* **YANG DIKERJAKAN**: Salin dengan tepat bagian teks tentang pencegahan politik uang yang diawali kata-kata berisi "Dampak politik uang" dan ditutup dengan "kepemimpinan tidak berkualitas.".

* **KUTIPAN PILIHAN**:
+ + + + + + +

Beragam Upaya Pencegahan Politik Uang Saat Pilkada Serentak
Utama

Beragam Upaya Pencegahan Politik Uang Saat Pilkada Serentak

Dampak politik uang melecehkan kecerdasan pemilih, merusak tatanan demokrasi, meruntuhkan harkat dan martabat kemanusiaan. Selain itu. politik uang bentuk pembodohan rakyat, mematikan kaderasi politik, kepemimpinan tidak berkualitas.

Oleh:
Rofiq Hidayat
Bacaan 3 Menit
Simulasi pemungutan suara dalam Pilkada Serentak 2020 dengan menerapkan protokol kesehatan Covid-19. Foto: RES
Simulasi pemungutan suara dalam Pilkada Serentak 2020 dengan menerapkan protokol kesehatan Covid-19. Foto: RES

“Kami menyarankan agar masyarakat tidak memilih calon kepala daerah yang menawarkan janji, uang, sembako. Itu tidak pantas dipilih”. Ajakan itu disampaikan mantan Juru Bicara Komisi Pemberantasan Korupsi (KPK) Febri Diansyah dalam sebuah webinar bertajuk Mencegah Korupsi Politik dalam Pilkada Serentak 2020”, Jumat (4/12/2020).

+ + + + + + +

* **DATA YANG DIBERIKAN**:
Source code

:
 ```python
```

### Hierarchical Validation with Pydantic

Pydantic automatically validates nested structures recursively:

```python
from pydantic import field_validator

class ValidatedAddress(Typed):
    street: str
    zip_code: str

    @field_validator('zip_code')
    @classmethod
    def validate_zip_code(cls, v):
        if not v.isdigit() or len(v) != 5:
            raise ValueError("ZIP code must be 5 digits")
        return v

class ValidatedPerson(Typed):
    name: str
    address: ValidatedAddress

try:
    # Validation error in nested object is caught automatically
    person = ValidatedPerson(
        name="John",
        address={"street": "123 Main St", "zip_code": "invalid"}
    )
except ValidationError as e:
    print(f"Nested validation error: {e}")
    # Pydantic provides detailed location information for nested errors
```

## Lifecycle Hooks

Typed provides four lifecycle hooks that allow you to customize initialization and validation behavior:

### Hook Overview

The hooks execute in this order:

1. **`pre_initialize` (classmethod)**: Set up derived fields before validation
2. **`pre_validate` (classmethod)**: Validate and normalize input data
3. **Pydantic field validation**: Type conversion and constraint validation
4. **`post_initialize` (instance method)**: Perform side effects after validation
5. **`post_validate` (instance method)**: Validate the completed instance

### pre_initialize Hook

+ + + + + + +

* **PENYELESAIAN**:
Dampak politik uang melecehkan kecerdasan pemilih, merusak tatanan demokrasi, meruntuhkan harkat dan martabat kemanusiaan. Selain itu. politik uang bentuk pembodohan rakyat, mematikan kaderasi politik, kepemimpinan tidak berkualitas.